Why were Bush, Negroponte and their British acolytes so determined to fix the crisis in Pakistan in this fashion? What did they think it would achieve? What brave new world did they envisage?
Virtually all their assumptions are based on facts that are systematically and selectively pruned, distorted or overstated. The aim is to avoid all Western responsibility for the present crisis. Since all this is endlessly repeated with minor variations by the global media networks, it is worth treating each major theme in turn.
Pakistan is a nuclear state, the only Muslim country to test and possess nuclear weapons. There is a danger that if the jihadisal-Qaeda were to gain control of these weapons they could unleash a nuclear holocaust. Musharraf has to be supported because he is staunchly opposed to this possibility.
It’s worth remembering that Pakistan perfected its nuclear device during the Eighties under the dictatorship of General Zia-ul Haq, a valued ally of the West and central to its then war against the Evil Empire (the Soviet Union) in Afghanistan. The United States was so obsessed with punishing the Russians that it did so by both organising a global jihadi network to recruit militants to fight the holy war in Afghanistan and turning a blind eye to Pakistan’s hardly secret construction of a nuclear facility.

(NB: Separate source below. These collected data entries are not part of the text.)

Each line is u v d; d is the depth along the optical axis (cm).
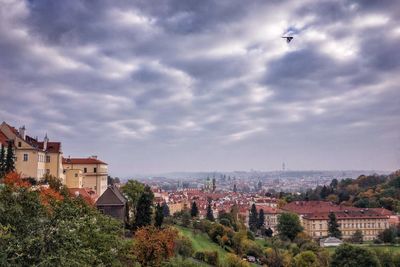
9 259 2453
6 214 2744
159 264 6481
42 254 2614
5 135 10219
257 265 13575
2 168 8781
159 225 10412
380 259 14125
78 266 2800
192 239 14500
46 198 3972
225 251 14275
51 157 11350
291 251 15512
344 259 12988
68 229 2870
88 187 13862
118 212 10306
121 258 4966
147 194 10075
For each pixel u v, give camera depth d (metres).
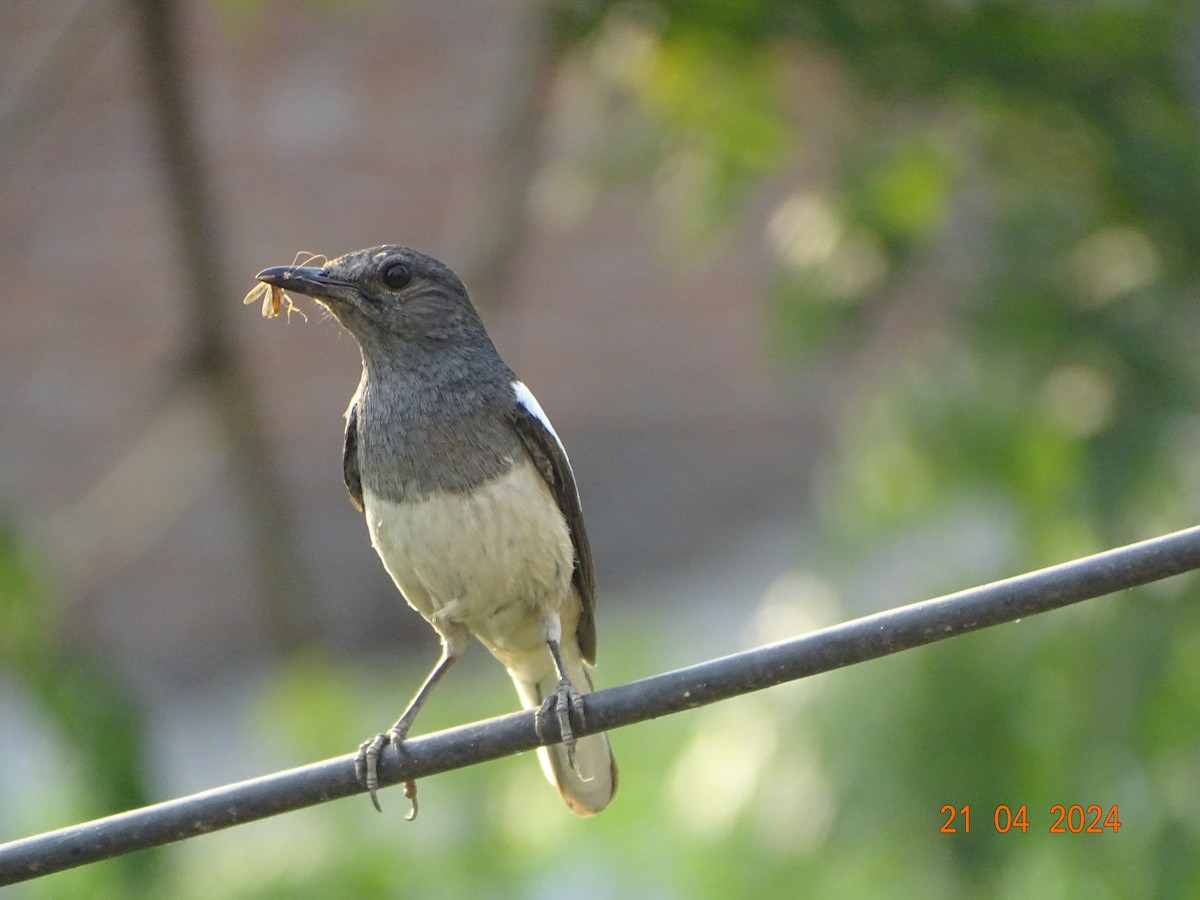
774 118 13.24
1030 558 10.89
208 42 20.09
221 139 20.33
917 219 12.59
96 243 20.19
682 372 21.55
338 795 7.20
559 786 9.23
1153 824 10.29
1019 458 11.10
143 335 20.22
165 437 17.64
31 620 11.89
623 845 14.73
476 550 8.62
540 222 18.80
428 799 12.08
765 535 21.33
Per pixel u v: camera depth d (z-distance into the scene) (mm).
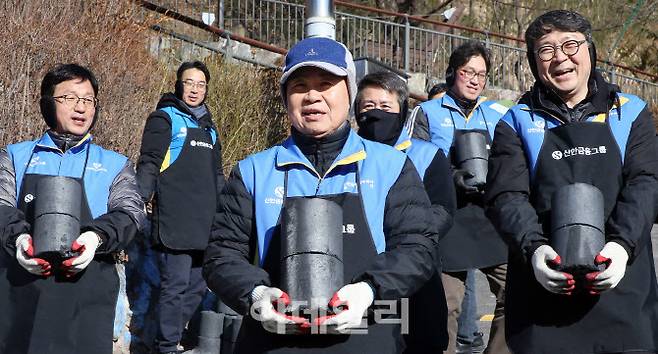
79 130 4508
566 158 3607
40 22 7844
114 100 8375
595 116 3654
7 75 7066
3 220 4258
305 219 2957
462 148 5633
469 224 5504
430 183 4527
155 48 12281
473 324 6020
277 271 3125
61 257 4102
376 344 3021
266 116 11992
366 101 4832
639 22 26812
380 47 18672
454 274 5555
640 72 22438
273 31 18078
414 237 3127
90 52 8320
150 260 7004
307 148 3242
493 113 5977
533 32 3717
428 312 4594
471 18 25688
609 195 3539
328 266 2926
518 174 3680
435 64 18750
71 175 4414
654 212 3471
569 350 3486
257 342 3055
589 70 3684
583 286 3396
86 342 4242
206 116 6844
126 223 4352
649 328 3459
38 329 4172
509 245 3566
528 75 19422
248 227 3227
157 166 6410
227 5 17891
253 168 3271
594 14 26594
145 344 6688
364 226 3131
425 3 24531
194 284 6629
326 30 8844
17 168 4434
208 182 6637
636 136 3600
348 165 3223
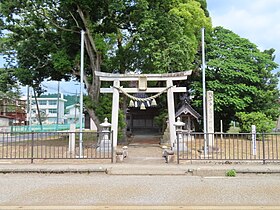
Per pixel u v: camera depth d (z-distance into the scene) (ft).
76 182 23.93
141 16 51.80
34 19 55.01
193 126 66.85
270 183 23.45
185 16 58.80
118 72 66.08
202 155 37.88
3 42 60.44
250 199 18.63
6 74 64.80
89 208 16.75
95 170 27.94
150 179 25.17
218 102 70.13
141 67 63.87
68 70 55.98
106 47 56.44
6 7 48.06
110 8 47.24
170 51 50.49
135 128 103.96
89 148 45.68
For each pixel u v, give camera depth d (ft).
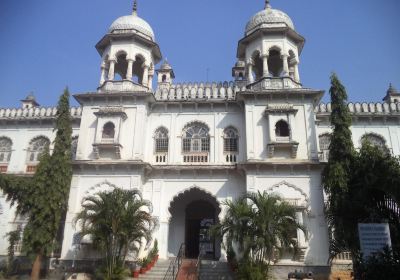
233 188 59.72
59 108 59.52
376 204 38.78
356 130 67.15
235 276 45.83
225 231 45.57
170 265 52.37
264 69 64.69
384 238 32.30
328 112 69.05
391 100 76.59
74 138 71.61
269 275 47.14
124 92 62.75
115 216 46.93
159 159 63.05
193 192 64.08
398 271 26.22
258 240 42.57
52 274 54.80
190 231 66.80
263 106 61.72
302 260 52.49
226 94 66.28
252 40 68.49
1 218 64.85
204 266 51.93
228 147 63.16
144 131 62.28
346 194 45.96
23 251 51.08
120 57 71.15
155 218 52.90
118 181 58.95
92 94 63.31
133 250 52.54
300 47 70.28
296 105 61.41
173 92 67.15
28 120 73.31
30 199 52.80
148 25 72.59
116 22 70.74
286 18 69.26
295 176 57.21
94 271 49.65
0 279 53.31
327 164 52.26
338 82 55.72
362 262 30.71
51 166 55.31
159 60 75.25
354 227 42.78
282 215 44.52
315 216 54.75
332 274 51.57
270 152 58.03
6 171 70.85
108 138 61.00
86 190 58.80
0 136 73.77
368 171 40.93
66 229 56.65
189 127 65.00
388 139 66.23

The nuclear facility is under very tight military control. There is no way any extremist group could gain control of this in the face of an army half a million strong. The only way any religious extremists could achieve state power is if the Army wanted this to happen. But as the Pentagon and the DIA know full well, the Pakistani military command structure has never been broken and that the generals are heavily dependent on US funds and weaponry. The Pakistan Army invoices Centcom in Florida each month for its activities on the Pak-Afghan border. It is the military as an institution that delivers the goods, not individual generals. Musharraf has no legitimacy left since he discarded his uniform. Hence Bush’s insistence that the elections go ahead despite a mass boycott, imprisoned judges, a neutered media, key politicians under house arrest and the public execution of Ms Bhutto. If only Benazir decided to boycott the elections (it would have meant a break with Washington), she would still have been alive.
Pakistan is a failed state. It is on the verge of collapse and waiting in the wings are angry, determined jihadis. Hence the need for a non-religious alternative and the grooming of Benazir Bhutto to help Musharraf acquire some badly-needed legitimacy.
Pakistan is not a ‘failed state’ in the sense of the Congo or Rwanda. It is a dysfunctional state and has been in this situation for almost four decades. Sometimes the situation is better and sometimes worse. At the heart of this dysfunctionality is the country’s domination by the Army and each successive period of military rule has made things worse. It is this that has prevented political stability and the emergence of stable institutions. Here the United States bears direct responsibility since it has always regarded the military as the only institution in the country it can do business with and this is still the case. This is the rock that has diverted admittedly choppy waters into a headlong torrent. Economically the country is lop-sided with a corrupt and ultra-rich elite, but surely this is perfect for the Washington Consensus. And the World Bank has been full of praise for the economic policies of Musharraf.
The latest crisis is a direct result of the NATO occupation and war in Afghanistan which has destabilised Pakistan’s North-West frontier and created a crisis of conscience inside the Army. There is much unhappiness at being paid to kill fellow Muslims in the tribal areas that border both Afghanistan and Pakistan. The arrogant behaviour of NATO soldiers has hardly helped matters in either country. Sending US troops to train the Pakistan military in counter-insurgency is likely to inflame passions further. Afghanistan can only be stabilised via a regional agreement involving India, Russia, Iran and Pakistan, coupled with the total withdrawal of all NATO troops. It is US attempts to avoid this that enhance the crisis in both countries.
Musharraf has failed as a US pointman in Pakistan. His failure to protect Benazir Bhutto has not gone down well in Washington and they could dump him within the next year and pin their hopes on General Ashraf Kiyani, who replaced Musharraf as Army chief. It’s less easy to find a substitute for Benazir. The Sharif brothers are not as reliable and far too embedded with the Saudis. The elections will be royally rigged and thus lack any real legitimacy. The dark night is far from over.